The company got its start in Weiss’s home in Princeton, where it stayed for its first two and half years. When Bai started to scale up, Weiss needed more office space and signed a lease in Studio Park in Hamilton.
Describing it as a “cool, industrial, mill-style building, with lofty warehouse/office space,” Weiss said, “It had great character and was not far from the Hamilton train station. It felt like it really fit the vibe of our brand.”
Over the last two and a half years he has grown from 3,500 to 33,000 square feet and is now bursting at the seams.
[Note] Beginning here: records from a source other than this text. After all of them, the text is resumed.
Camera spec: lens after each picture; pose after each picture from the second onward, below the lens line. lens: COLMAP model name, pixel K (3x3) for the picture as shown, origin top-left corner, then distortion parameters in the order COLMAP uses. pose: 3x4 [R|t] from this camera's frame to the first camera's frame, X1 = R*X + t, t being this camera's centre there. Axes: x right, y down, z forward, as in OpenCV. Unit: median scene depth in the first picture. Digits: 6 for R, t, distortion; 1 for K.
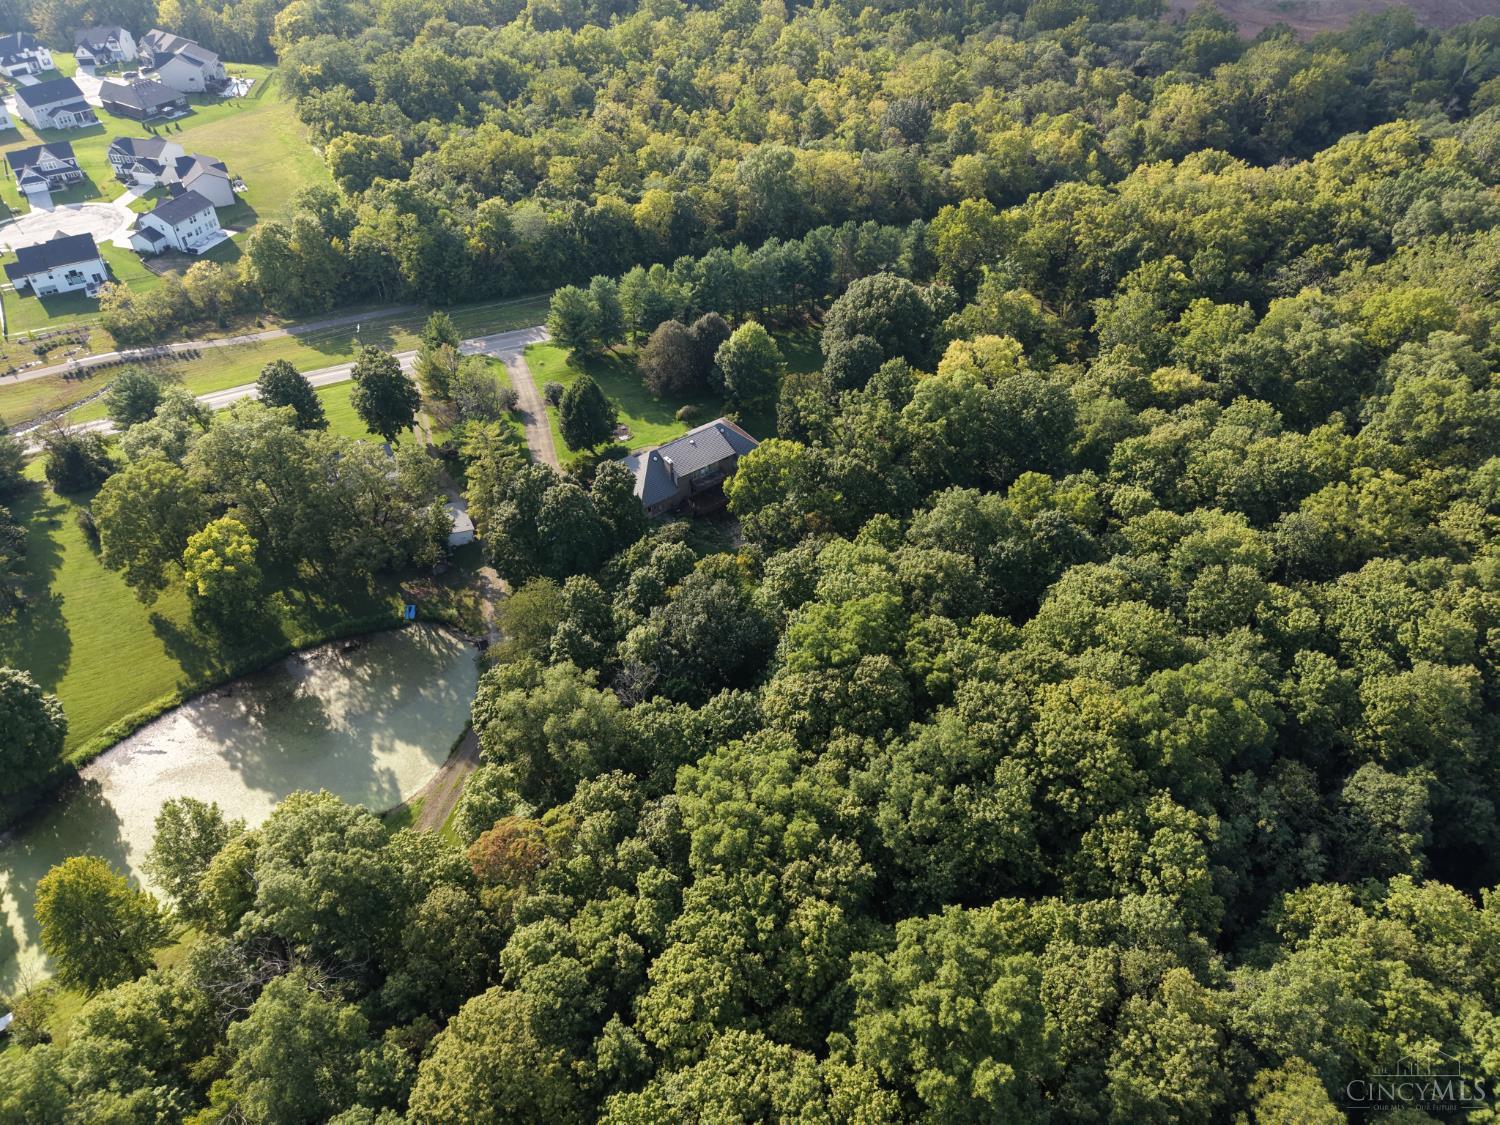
lens RADIAL K [[1003.1, 0, 747.3], [0, 1003.1, 560.0], [0, 0, 1]] dist [0.022440, -0.021714]
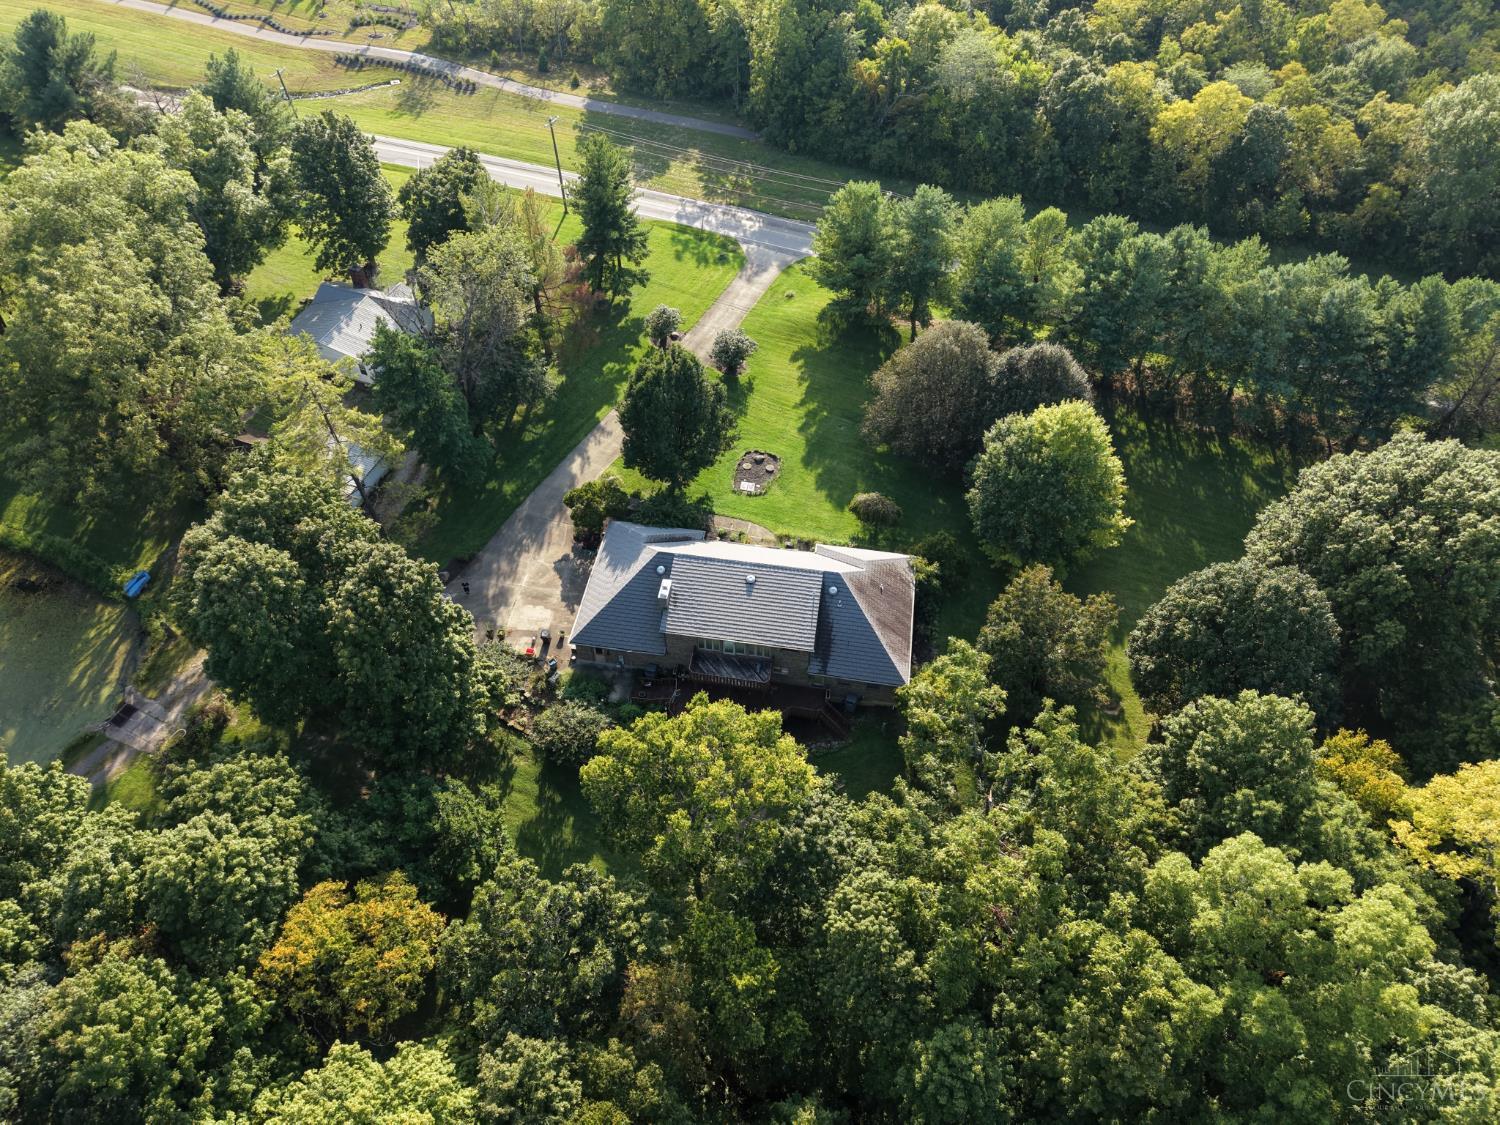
lens RADIAL K [[1003.1, 0, 747.3], [0, 1003.1, 560.0], [0, 0, 1]] dist [0.022440, -0.021714]
pose [[0.700367, 0.539853, -0.466953, 0.140883], [-0.479205, 0.840467, 0.252937, -0.222049], [0.529007, 0.046618, 0.847336, 0.559426]]
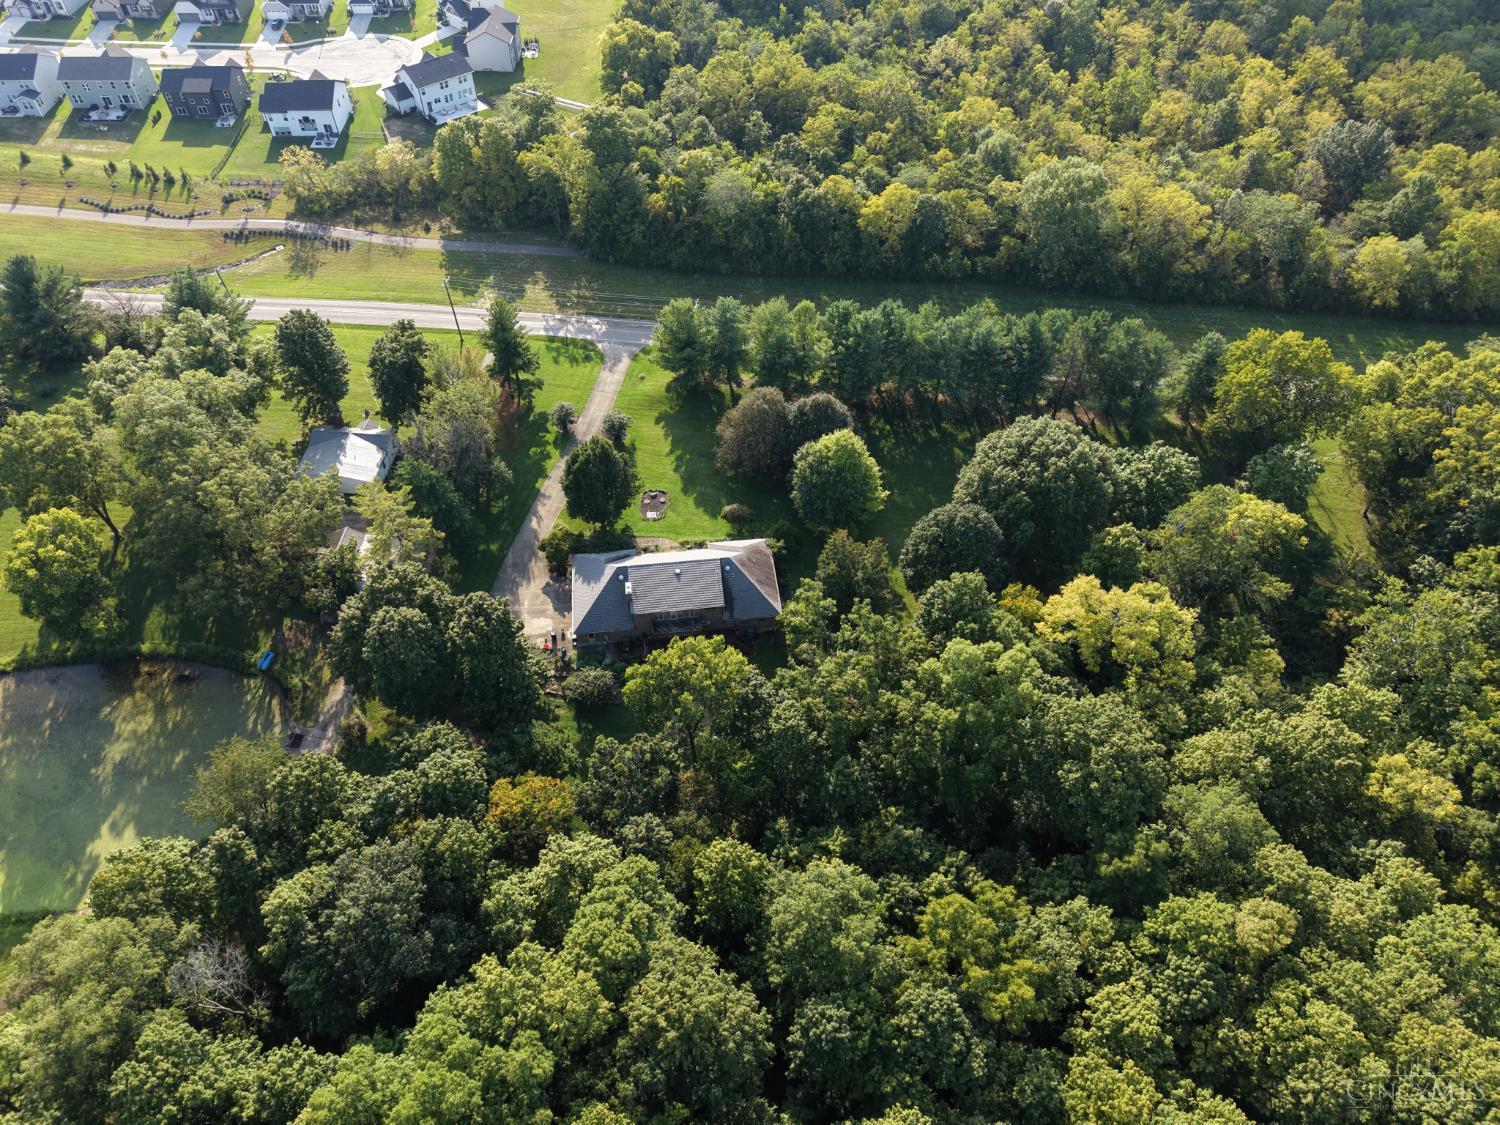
lens RADIAL K [[1003.1, 0, 747.3], [0, 1003.1, 560.0], [0, 0, 1]] dist [0.022440, -0.021714]
pose [[0.863441, 0.381503, -0.330039, 0.217889], [-0.337166, 0.923099, 0.184955, -0.261889], [0.375219, -0.048420, 0.925671, 0.292897]]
Bai also has an office in Corona, Pa., as well as three copackers, in South Brunswick, Landsdale, Pa., and southern California, and by the end of the year will have a fourth in the middle of the country.
All of Bai’s coffeefruit comes from Indonesia. “We have an exclusive relationship with a facility where they purchase the fruit from coffee farmers, then extract it into powder form, and we bring it here,” said Weiss.
The coffee farmers, who would typically throw away the coffeefruit once it is separated from the bean, now have a secondary source of revenue by selling it to Bai. The company does not use importers or brokers.
With select retailers and select geographies, Weiss has grown the business to its current size and said, “Now we are confident in scaling up and introducing it to other markets.”
He does admit that scaling up poses its own challenges: handling growth, ensuring that demand is met, and supporting new markets with sales and marketing people.
Now Bai is approaching big retailers. It already has had an amazing relationship with Costco on a regional basis, said Weiss, but no national launch. But in January he is expecting a prominent retailer to roll out the company’s products in all its locations.
Weiss grew up in Staten Island. His parents were in new home construction, but now both work for Weiss. His father is responsible for regional sales in the Princeton area and his mother, community relationships in Princeton. In this area all the major retailers sell his brand, including Whole Foods, Wegman’s, Shoprite, McCaffrey’s, D’Angelo, and Olives. “
I want to always make sure we give Princeton our best in a very authentic way,” said Weiss. “I want to make sure we are tethered to Princeton as we grow nationally.”